Wrap the dough ball in plastic wrap and let it rest for 1 hour in the refrigerator.
Clean the artichokes by removing most of the stem, the tougher outer leaves and the tips.
Cut them in half and remove the inner choke. From each half cut thin wedges and place them in acidulated water with lemon juice. In a skillet add a drizzle of oil and brown the garlic clove.
Add the well-drained artichokes and let them cook for 10 minutes. With the heat turned off remove the garlic, add the dry or fresh marjoram, mix and let cool.
In a bowl put the ricotta, the cold artichokes (if too large you can cut them in half), the egg, the Pecorino, salt and pepper. Mix everything and set aside.
Divide the dough into three parts and, using a rolling pin and some flour, roll each part until you obtain a very thin sheet—you should almost be able to see your hands through it.

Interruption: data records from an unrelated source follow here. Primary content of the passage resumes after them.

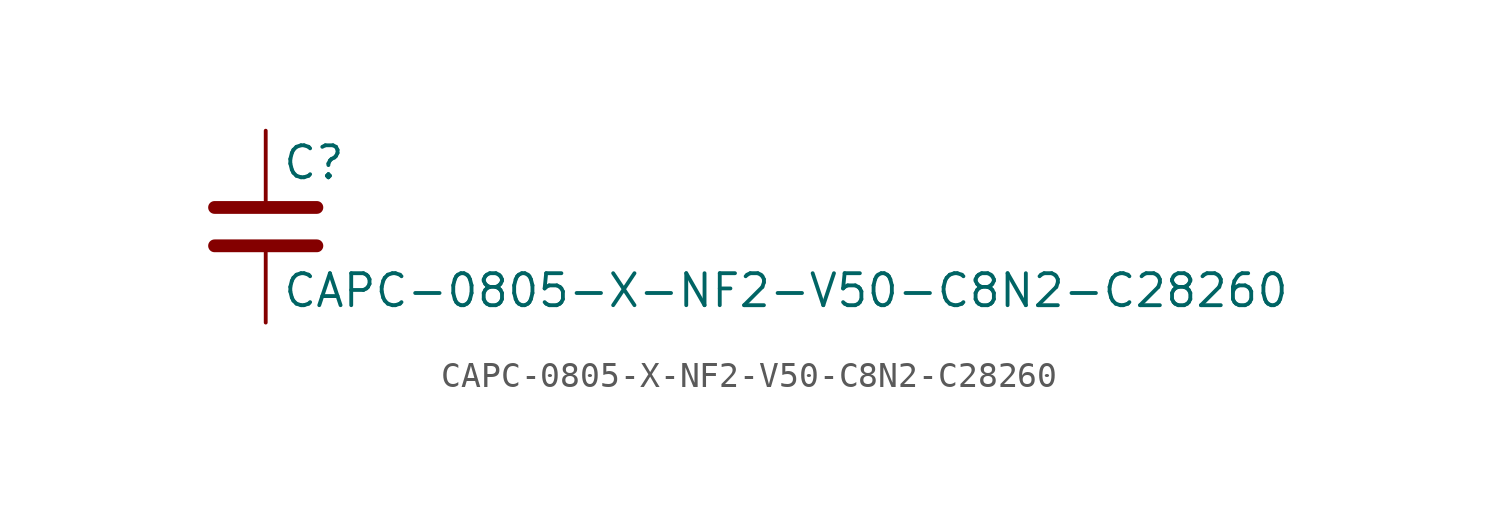
<source format=kicad_sym>
(kicad_symbol_lib
  (version 20211014)
  (generator kicad_symbol_editor)
  (symbol "CAPC-0805-X-NF2-V50-C8N2-C28260"
    (pin_numbers hide)
    (pin_names
      (offset 0.254))
    (property "Reference" "C"
      (at 0.635 2.54 0)
      (effects (font (size 1.27 1.27)) (justify left)))
    (property "Value" "CAPC-0805-X-NF2-V50-C8N2-C28260"
      (at 0.635 -2.54 0)
      (effects (font (size 1.27 1.27)) (justify left)))
    (symbol "CAPC-0805-X-NF2-V50-C8N2-C28260_0_1"
      (polyline (pts (xy -2.032 -0.762) (xy 2.032 -0.762)) (stroke (width 0.508) (type default) (color 0 0 0 0)) (fill (type none)))
      (polyline (pts (xy -2.032 0.762) (xy 2.032 0.762)) (stroke (width 0.508) (type default) (color 0 0 0 0)) (fill (type none))))
    (symbol "CAPC-0805-X-NF2-V50-C8N2-C28260_1_1"
      (pin passive line (at 0 3.81 270) (length 2.794) (name "~" (effects (font (size 1.27 1.27)))) (number "1" (effects (font (size 1.27 1.27)))))
      (pin passive line (at 0 -3.81 90) (length 2.794) (name "~" (effects (font (size 1.27 1.27)))) (number "2" (effects (font (size 1.27 1.27))))))))
</source>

Oil a pan 8.7 in in diameter, lay the first sheet, pressing it well along the edges, brush it with oil and place another sheet on top.
Pour in the artichoke mixture and level it.

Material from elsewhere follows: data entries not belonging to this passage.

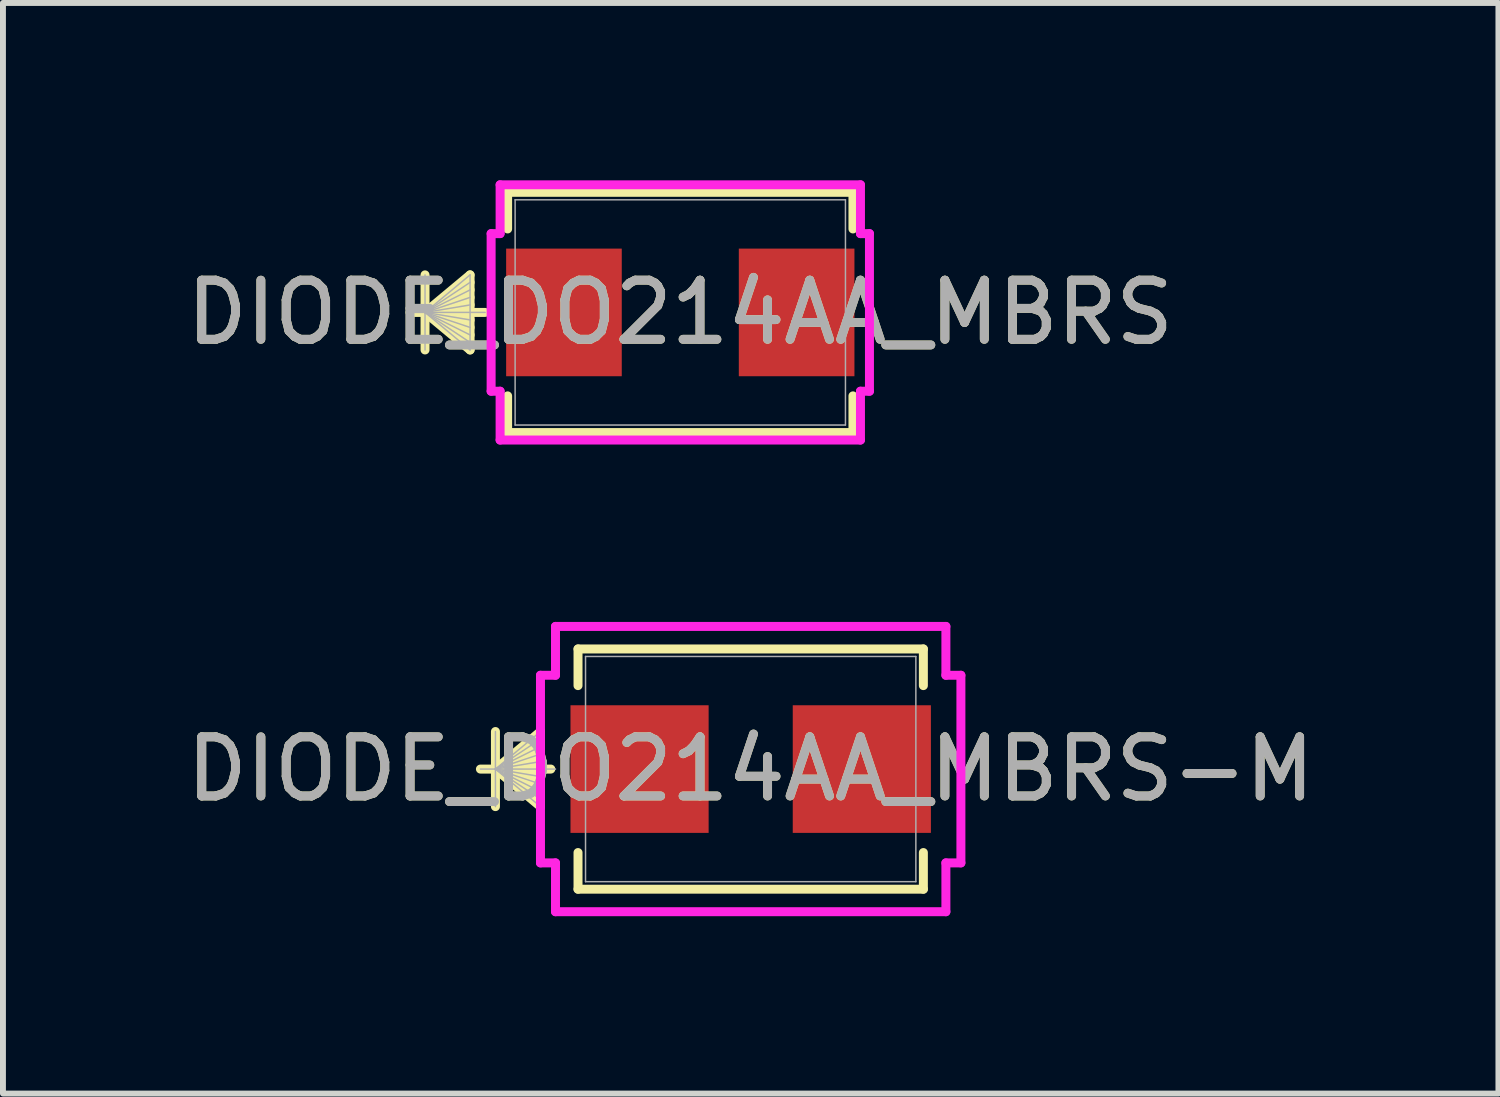
<source format=kicad_pcb>
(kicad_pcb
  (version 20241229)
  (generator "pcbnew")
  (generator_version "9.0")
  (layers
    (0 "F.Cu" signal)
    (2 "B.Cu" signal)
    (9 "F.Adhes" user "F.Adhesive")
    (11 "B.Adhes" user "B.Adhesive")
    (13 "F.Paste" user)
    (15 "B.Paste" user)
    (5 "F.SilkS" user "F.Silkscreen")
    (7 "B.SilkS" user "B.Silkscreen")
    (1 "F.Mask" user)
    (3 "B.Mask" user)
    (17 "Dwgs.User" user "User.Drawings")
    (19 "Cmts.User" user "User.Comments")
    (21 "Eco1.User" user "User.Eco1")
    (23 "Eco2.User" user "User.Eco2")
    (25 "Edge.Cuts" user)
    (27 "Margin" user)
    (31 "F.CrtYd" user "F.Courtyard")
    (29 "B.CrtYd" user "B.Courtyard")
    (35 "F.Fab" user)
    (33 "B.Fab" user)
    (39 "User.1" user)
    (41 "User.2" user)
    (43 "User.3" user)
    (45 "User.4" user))
  (footprint "DIODE_DO214AA_MBRS-M"
    (layer "F.Cu")
    (at 9.649 9.96)
    (property "Reference" "DIODE_DO214AA_MBRS-M" (at 0 0 0) (unlocked yes) (layer "F.SilkS") (effects (font (size 1 1) (thickness 0.15))))
    (attr smd)
    (fp_line (start -4.318 -0.635) (end -4.318 0.635) (stroke (width 0.152) (type solid)) (layer "F.SilkS"))
    (fp_line (start -4.318 0) (end -3.556 -0.635) (stroke (width 0.152) (type solid)) (layer "F.SilkS"))
    (fp_line (start -4.318 0) (end -3.556 -0.508) (stroke (width 0.152) (type solid)) (layer "F.SilkS"))
    (fp_line (start -4.318 0) (end -3.556 -0.381) (stroke (width 0.152) (type solid)) (layer "F.SilkS"))
    (fp_line (start -4.318 0) (end -3.556 -0.254) (stroke (width 0.152) (type solid)) (layer "F.SilkS"))
    (fp_line (start -4.318 0) (end -3.556 -0.127) (stroke (width 0.152) (type solid)) (layer "F.SilkS"))
    (fp_line (start -4.318 0) (end -3.556 0.127) (stroke (width 0.152) (type solid)) (layer "F.SilkS"))
    (fp_line (start -4.318 0) (end -3.556 0.254) (stroke (width 0.152) (type solid)) (layer "F.SilkS"))
    (fp_line (start -4.318 0) (end -3.556 0.381) (stroke (width 0.152) (type solid)) (layer "F.SilkS"))
    (fp_line (start -4.318 0) (end -3.556 0.508) (stroke (width 0.152) (type solid)) (layer "F.SilkS"))
    (fp_line (start -4.318 0) (end -3.556 0.635) (stroke (width 0.152) (type solid)) (layer "F.SilkS"))
    (fp_line (start -3.556 -0.635) (end -3.556 0.635) (stroke (width 0.152) (type solid)) (layer "F.SilkS"))
    (fp_line (start -3.381 0) (end -4.572 0) (stroke (width 0.152) (type solid)) (layer "F.SilkS"))
    (fp_line (start -2.921 -2.032) (end -2.921 -1.412) (stroke (width 0.152) (type solid)) (layer "F.SilkS"))
    (fp_line (start -2.921 1.412) (end -2.921 2.032) (stroke (width 0.152) (type solid)) (layer "F.SilkS"))
    (fp_line (start -2.921 2.032) (end 2.921 2.032) (stroke (width 0.152) (type solid)) (layer "F.SilkS"))
    (fp_line (start 2.921 -2.032) (end -2.921 -2.032) (stroke (width 0.152) (type solid)) (layer "F.SilkS"))
    (fp_line (start 2.921 -1.412) (end 2.921 -2.032) (stroke (width 0.152) (type solid)) (layer "F.SilkS"))
    (fp_line (start 2.921 2.032) (end 2.921 1.412) (stroke (width 0.152) (type solid)) (layer "F.SilkS"))
    (fp_line (start -3.556 -1.587) (end -3.302 -1.587) (stroke (width 0.152) (type solid)) (layer "F.CrtYd"))
    (fp_line (start -3.556 1.587) (end -3.556 -1.587) (stroke (width 0.152) (type solid)) (layer "F.CrtYd"))
    (fp_line (start -3.302 -2.413) (end 3.302 -2.413) (stroke (width 0.152) (type solid)) (layer "F.CrtYd"))
    (fp_line (start -3.302 -1.587) (end -3.302 -2.413) (stroke (width 0.152) (type solid)) (layer "F.CrtYd"))
    (fp_line (start -3.302 1.587) (end -3.556 1.587) (stroke (width 0.152) (type solid)) (layer "F.CrtYd"))
    (fp_line (start -3.302 2.413) (end -3.302 1.587) (stroke (width 0.152) (type solid)) (layer "F.CrtYd"))
    (fp_line (start 3.302 -2.413) (end 3.302 -1.587) (stroke (width 0.152) (type solid)) (layer "F.CrtYd"))
    (fp_line (start 3.302 -1.587) (end 3.556 -1.587) (stroke (width 0.152) (type solid)) (layer "F.CrtYd"))
    (fp_line (start 3.302 1.587) (end 3.302 2.413) (stroke (width 0.152) (type solid)) (layer "F.CrtYd"))
    (fp_line (start 3.302 2.413) (end -3.302 2.413) (stroke (width 0.152) (type solid)) (layer "F.CrtYd"))
    (fp_line (start 3.556 -1.587) (end 3.556 1.587) (stroke (width 0.152) (type solid)) (layer "F.CrtYd"))
    (fp_line (start 3.556 1.587) (end 3.302 1.587) (stroke (width 0.152) (type solid)) (layer "F.CrtYd"))
    (fp_line (start -4.318 -0.635) (end -4.318 0.635) (stroke (width 0.025) (type solid)) (layer "F.Fab"))
    (fp_line (start -4.318 0) (end -3.556 -0.635) (stroke (width 0.025) (type solid)) (layer "F.Fab"))
    (fp_line (start -4.318 0) (end -3.556 -0.508) (stroke (width 0.025) (type solid)) (layer "F.Fab"))
    (fp_line (start -4.318 0) (end -3.556 -0.381) (stroke (width 0.025) (type solid)) (layer "F.Fab"))
    (fp_line (start -4.318 0) (end -3.556 -0.254) (stroke (width 0.025) (type solid)) (layer "F.Fab"))
    (fp_line (start -4.318 0) (end -3.556 -0.127) (stroke (width 0.025) (type solid)) (layer "F.Fab"))
    (fp_line (start -4.318 0) (end -3.556 0.127) (stroke (width 0.025) (type solid)) (layer "F.Fab"))
    (fp_line (start -4.318 0) (end -3.556 0.254) (stroke (width 0.025) (type solid)) (layer "F.Fab"))
    (fp_line (start -4.318 0) (end -3.556 0.381) (stroke (width 0.025) (type solid)) (layer "F.Fab"))
    (fp_line (start -4.318 0) (end -3.556 0.508) (stroke (width 0.025) (type solid)) (layer "F.Fab"))
    (fp_line (start -4.318 0) (end -3.556 0.635) (stroke (width 0.025) (type solid)) (layer "F.Fab"))
    (fp_line (start -3.556 -0.635) (end -3.556 0.635) (stroke (width 0.025) (type solid)) (layer "F.Fab"))
    (fp_line (start -3.302 0) (end -4.572 0) (stroke (width 0.025) (type solid)) (layer "F.Fab"))
    (fp_line (start -2.794 -1.905) (end -2.794 1.905) (stroke (width 0.025) (type solid)) (layer "F.Fab"))
    (fp_line (start -2.794 1.905) (end 2.794 1.905) (stroke (width 0.025) (type solid)) (layer "F.Fab"))
    (fp_line (start 2.794 -1.905) (end -2.794 -1.905) (stroke (width 0.025) (type solid)) (layer "F.Fab"))
    (fp_line (start 2.794 1.905) (end 2.794 -1.905) (stroke (width 0.025) (type solid)) (layer "F.Fab"))
    (fp_text user "${REFERENCE}" (at 0 0 0) (unlocked yes) (layer "F.Fab") (effects (font (size 1 1) (thickness 0.15))))
    (pad "1" smd rect (at -1.88 0 90) (size 2.159 2.337) (layers "F.Cu" "F.Mask" "F.Paste"))
    (pad "2" smd rect (at 1.88 0 90) (size 2.159 2.337) (layers "F.Cu" "F.Mask" "F.Paste"))
    (zone (net_name "") (layer "F.Cu") (hatch full 0.508) (connect_pads) (min_thickness 0.254) (filled_areas_thickness no) (keepout (tracks not_allowed) (vias not_allowed) (pads allowed) (copperpour not_allowed) (footprints allowed)) (placement (enabled no)) (fill) (polygon (pts (xy 6.906 8.105) (xy 12.392 8.105) (xy 12.392 8.829) (xy 6.906 8.829))))
    (zone (net_name "") (layer "F.Cu") (hatch full 0.508) (connect_pads) (min_thickness 0.254) (filled_areas_thickness no) (keepout (tracks not_allowed) (vias not_allowed) (pads allowed) (copperpour not_allowed) (footprints allowed)) (placement (enabled no)) (fill) (polygon (pts (xy 6.906 11.09) (xy 12.392 11.09) (xy 12.392 11.814) (xy 6.906 11.814))))
    (zone (net_name "") (layer "F.Cu") (hatch full 0.508) (connect_pads) (min_thickness 0.254) (filled_areas_thickness no) (keepout (tracks not_allowed) (vias not_allowed) (pads allowed) (copperpour not_allowed) (footprints allowed)) (placement (enabled no)) (fill) (polygon (pts (xy 8.988 8.829) (xy 10.309 8.829) (xy 10.309 11.09) (xy 8.988 11.09)))))
  (footprint "DIODE_DO214AA_MBRS"
    (layer "F.Cu")
    (at 8.458 2.235)
    (property "Reference" "DIODE_DO214AA_MBRS" (at 0 0 0) (unlocked yes) (layer "F.SilkS") (effects (font (size 1 1) (thickness 0.15))))
    (attr smd)
    (fp_line (start -4.318 -0.635) (end -4.318 0.635) (stroke (width 0.152) (type solid)) (layer "F.SilkS"))
    (fp_line (start -4.318 0) (end -3.556 -0.635) (stroke (width 0.152) (type solid)) (layer "F.SilkS"))
    (fp_line (start -4.318 0) (end -3.556 -0.508) (stroke (width 0.152) (type solid)) (layer "F.SilkS"))
    (fp_line (start -4.318 0) (end -3.556 -0.381) (stroke (width 0.152) (type solid)) (layer "F.SilkS"))
    (fp_line (start -4.318 0) (end -3.556 -0.254) (stroke (width 0.152) (type solid)) (layer "F.SilkS"))
    (fp_line (start -4.318 0) (end -3.556 -0.127) (stroke (width 0.152) (type solid)) (layer "F.SilkS"))
    (fp_line (start -4.318 0) (end -3.556 0.127) (stroke (width 0.152) (type solid)) (layer "F.SilkS"))
    (fp_line (start -4.318 0) (end -3.556 0.254) (stroke (width 0.152) (type solid)) (layer "F.SilkS"))
    (fp_line (start -4.318 0) (end -3.556 0.381) (stroke (width 0.152) (type solid)) (layer "F.SilkS"))
    (fp_line (start -4.318 0) (end -3.556 0.508) (stroke (width 0.152) (type solid)) (layer "F.SilkS"))
    (fp_line (start -4.318 0) (end -3.556 0.635) (stroke (width 0.152) (type solid)) (layer "F.SilkS"))
    (fp_line (start -3.556 -0.635) (end -3.556 0.635) (stroke (width 0.152) (type solid)) (layer "F.SilkS"))
    (fp_line (start -3.302 0) (end -4.572 0) (stroke (width 0.152) (type solid)) (layer "F.SilkS"))
    (fp_line (start -2.921 -2.032) (end -2.921 -1.412) (stroke (width 0.152) (type solid)) (layer "F.SilkS"))
    (fp_line (start -2.921 1.412) (end -2.921 2.032) (stroke (width 0.152) (type solid)) (layer "F.SilkS"))
    (fp_line (start -2.921 2.032) (end 2.921 2.032) (stroke (width 0.152) (type solid)) (layer "F.SilkS"))
    (fp_line (start 2.921 -2.032) (end -2.921 -2.032) (stroke (width 0.152) (type solid)) (layer "F.SilkS"))
    (fp_line (start 2.921 -1.412) (end 2.921 -2.032) (stroke (width 0.152) (type solid)) (layer "F.SilkS"))
    (fp_line (start 2.921 2.032) (end 2.921 1.412) (stroke (width 0.152) (type solid)) (layer "F.SilkS"))
    (fp_line (start -3.2 -1.333) (end -3.048 -1.333) (stroke (width 0.152) (type solid)) (layer "F.CrtYd"))
    (fp_line (start -3.2 1.333) (end -3.2 -1.333) (stroke (width 0.152) (type solid)) (layer "F.CrtYd"))
    (fp_line (start -3.048 -2.159) (end 3.048 -2.159) (stroke (width 0.152) (type solid)) (layer "F.CrtYd"))
    (fp_line (start -3.048 -1.333) (end -3.048 -2.159) (stroke (width 0.152) (type solid)) (layer "F.CrtYd"))
    (fp_line (start -3.048 1.333) (end -3.2 1.333) (stroke (width 0.152) (type solid)) (layer "F.CrtYd"))
    (fp_line (start -3.048 2.159) (end -3.048 1.333) (stroke (width 0.152) (type solid)) (layer "F.CrtYd"))
    (fp_line (start 3.048 -2.159) (end 3.048 -1.333) (stroke (width 0.152) (type solid)) (layer "F.CrtYd"))
    (fp_line (start 3.048 -1.333) (end 3.2 -1.333) (stroke (width 0.152) (type solid)) (layer "F.CrtYd"))
    (fp_line (start 3.048 1.333) (end 3.048 2.159) (stroke (width 0.152) (type solid)) (layer "F.CrtYd"))
    (fp_line (start 3.048 2.159) (end -3.048 2.159) (stroke (width 0.152) (type solid)) (layer "F.CrtYd"))
    (fp_line (start 3.2 -1.333) (end 3.2 1.333) (stroke (width 0.152) (type solid)) (layer "F.CrtYd"))
    (fp_line (start 3.2 1.333) (end 3.048 1.333) (stroke (width 0.152) (type solid)) (layer "F.CrtYd"))
    (fp_line (start -4.318 -0.635) (end -4.318 0.635) (stroke (width 0.025) (type solid)) (layer "F.Fab"))
    (fp_line (start -4.318 0) (end -3.556 -0.635) (stroke (width 0.025) (type solid)) (layer "F.Fab"))
    (fp_line (start -4.318 0) (end -3.556 -0.508) (stroke (width 0.025) (type solid)) (layer "F.Fab"))
    (fp_line (start -4.318 0) (end -3.556 -0.381) (stroke (width 0.025) (type solid)) (layer "F.Fab"))
    (fp_line (start -4.318 0) (end -3.556 -0.254) (stroke (width 0.025) (type solid)) (layer "F.Fab"))
    (fp_line (start -4.318 0) (end -3.556 -0.127) (stroke (width 0.025) (type solid)) (layer "F.Fab"))
    (fp_line (start -4.318 0) (end -3.556 0.127) (stroke (width 0.025) (type solid)) (layer "F.Fab"))
    (fp_line (start -4.318 0) (end -3.556 0.254) (stroke (width 0.025) (type solid)) (layer "F.Fab"))
    (fp_line (start -4.318 0) (end -3.556 0.381) (stroke (width 0.025) (type solid)) (layer "F.Fab"))
    (fp_line (start -4.318 0) (end -3.556 0.508) (stroke (width 0.025) (type solid)) (layer "F.Fab"))
    (fp_line (start -4.318 0) (end -3.556 0.635) (stroke (width 0.025) (type solid)) (layer "F.Fab"))
    (fp_line (start -3.556 -0.635) (end -3.556 0.635) (stroke (width 0.025) (type solid)) (layer "F.Fab"))
    (fp_line (start -3.302 0) (end -4.572 0) (stroke (width 0.025) (type solid)) (layer "F.Fab"))
    (fp_line (start -2.794 -1.905) (end -2.794 1.905) (stroke (width 0.025) (type solid)) (layer "F.Fab"))
    (fp_line (start -2.794 1.905) (end 2.794 1.905) (stroke (width 0.025) (type solid)) (layer "F.Fab"))
    (fp_line (start 2.794 -1.905) (end -2.794 -1.905) (stroke (width 0.025) (type solid)) (layer "F.Fab"))
    (fp_line (start 2.794 1.905) (end 2.794 -1.905) (stroke (width 0.025) (type solid)) (layer "F.Fab"))
    (fp_text user "${REFERENCE}" (at 0 0 0) (unlocked yes) (layer "F.Fab") (effects (font (size 1 1) (thickness 0.15))))
    (pad "1" smd rect (at -1.968 0 90) (size 2.159 1.956) (layers "F.Cu" "F.Mask" "F.Paste"))
    (pad "2" smd rect (at 1.968 0 90) (size 2.159 1.956) (layers "F.Cu" "F.Mask" "F.Paste"))
    (zone (net_name "") (layer "F.Cu") (hatch full 0.508) (connect_pads) (min_thickness 0.254) (filled_areas_thickness no) (keepout (tracks not_allowed) (vias not_allowed) (pads allowed) (copperpour not_allowed) (footprints allowed)) (placement (enabled no)) (fill) (polygon (pts (xy 5.715 0.381) (xy 11.202 0.381) (xy 11.202 1.105) (xy 5.715 1.105))))
    (zone (net_name "") (layer "F.Cu") (hatch full 0.508) (connect_pads) (min_thickness 0.254) (filled_areas_thickness no) (keepout (tracks not_allowed) (vias not_allowed) (pads allowed) (copperpour not_allowed) (footprints allowed)) (placement (enabled no)) (fill) (polygon (pts (xy 5.715 3.365) (xy 11.202 3.365) (xy 11.202 4.089) (xy 5.715 4.089))))
    (zone (net_name "") (layer "F.Cu") (hatch full 0.508) (connect_pads) (min_thickness 0.254) (filled_areas_thickness no) (keepout (tracks not_allowed) (vias not_allowed) (pads allowed) (copperpour not_allowed) (footprints allowed)) (placement (enabled no)) (fill) (polygon (pts (xy 7.519 1.105) (xy 9.398 1.105) (xy 9.398 3.365) (xy 7.519 3.365)))))
  (gr_rect
    (start -3 -3)
    (end 22.298 15.449)
    (stroke (width 0.1) (type default))
    (fill no)
    (layer "Edge.Cuts")))
</source>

Using the back of a spoon make 4 wells and place an egg in each one.
Sprinkle with the Parmesan and cover with another sheet.
Trim the excess dough (you can use it to make small flatbreads), tuck in the edges, brush the surface of the pasqualina pie with oil and bake in a preheated static oven at 356°F for 45-50 minutes or until lightly golden.
Once baked, remove the PASQUALINA PIE WITH ARTICHOKES from the oven and let it cool completely. Then unmold and serve sliced into wedges.
STORAGE
The pasqualina pie with artichokes can be stored in the refrigerator for up to 2-3 days. It is important to wrap it well in plastic wrap or keep it in an airtight container to prevent it from drying out or absorbing odors from the fridge.
If you prefer to store it longer, you can also freeze it. To do so, wrap the pie in aluminum foil or plastic wrap, then put it in a freezer bag or sealed container. Be sure to label it with the freezing date and consume within 1-2 months for best quality.
When you want to eat it, thaw it in the refrigerator overnight and reheat it in the oven at 356°F for about 10-15 minutes, or until heated through.